Laboratory of Cell Physiology, Institute of Neuroscience, Université Catholique de Louvain, 55/40 av. Hippocrate, 1200 Brussels, Belgium.
J Biol Chem. 2012 Apr 27;287(18):14524-34. doi: 10.1074/jbc.M112.341784. Epub 2012 Mar 6.
We previously showed in vitro that calcium entry through Trpc1 ion channels regulates myoblast migration and differentiation. In the present work, we used primary cell cultures and isolated muscles from Trpc1(-/-) and Trpc1(+/+) murine model to investigate the role of Trpc1 in myoblast differentiation and in muscle regeneration. In these models, we studied regeneration consecutive to cardiotoxin-induced muscle injury and observed a significant hypotrophy and a delayed regeneration in Trpc1(-/-) muscles consisting in smaller fiber size and increased proportion of centrally nucleated fibers. This was accompanied by a decreased expression of myogenic factors such as MyoD, Myf5, and myogenin and of one of their targets, the developmental MHC (MHCd). Consequently, muscle tension was systematically lower in muscles from Trpc1(-/-) mice. Importantly, the PI3K/Akt/mTOR/p70S6K pathway, which plays a crucial role in muscle growth and regeneration, was down-regulated in regenerating Trpc1(-/-) muscles. Indeed, phosphorylation of both Akt and p70S6K proteins was decreased as well as the activation of PI3K, the main upstream regulator of the Akt. This effect was independent of insulin-like growth factor expression. Akt phosphorylation also was reduced in Trpc1(-/-) primary myoblasts and in control myoblasts differentiated in the absence of extracellular Ca(2+) or pretreated with EGTA-AM or wortmannin, suggesting that the entry of Ca(2+) through Trpc1 channels enhanced the activity of PI3K. Our results emphasize the involvement of Trpc1 channels in skeletal muscle development in vitro and in vivo, and identify a Ca(2+)-dependent activation of the PI3K/Akt/mTOR/p70S6K pathway during myoblast differentiation and muscle regeneration.

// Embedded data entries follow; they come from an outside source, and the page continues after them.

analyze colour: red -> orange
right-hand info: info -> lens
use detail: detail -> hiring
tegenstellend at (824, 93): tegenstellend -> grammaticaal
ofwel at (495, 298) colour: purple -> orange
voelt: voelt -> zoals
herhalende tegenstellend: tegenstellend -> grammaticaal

我们之前在体外实验中证明,通过 Trpc1 离子通道的钙离子内流调节成肌细胞的迁移和分化。在本工作中,我们使用原代细胞培养物和 Trpc1(-/-)和 Trpc1(+/+) 小鼠模型的分离肌肉,研究 Trpc1 在成肌细胞分化和肌肉再生中的作用。在这些模型中,我们研究了心脏毒素诱导的肌肉损伤后的再生,观察到 Trpc1(-/-)肌肉发生显著的萎缩和延迟再生,表现为纤维尺寸减小和中央核纤维比例增加。这伴随着成肌因子如 MyoD、Myf5 和 myogenin 的表达减少,以及它们的一个靶标,即发育性 MHC(MHCd)的表达减少。因此,Trpc1(-/-)小鼠肌肉的肌肉张力普遍较低。重要的是,在再生的 Trpc1(-/-)肌肉中,PI3K/Akt/mTOR/p70S6K 通路的表达下调,该通路在肌肉生长和再生中发挥关键作用。事实上,Akt 和 p70S6K 蛋白的磷酸化以及 PI3K 的激活都减少了,PI3K 是 Akt 的主要上游调节剂。这种效应与胰岛素样生长因子的表达无关。Akt 磷酸化也在 Trpc1(-/-)原代成肌细胞和在没有细胞外 Ca(2+)或用 EGTA-AM 或 wortmannin 预处理的情况下分化的对照成肌细胞中减少,表明 Ca(2+)通过 Trpc1 通道的内流增强了 PI3K 的活性。我们的结果强调了 Trpc1 通道在体外和体内骨骼肌肉发育中的作用,并确定了 Ca(2+)依赖性激活在成肌细胞分化和肌肉再生过程中的 PI3K/Akt/mTOR/p70S6K 通路。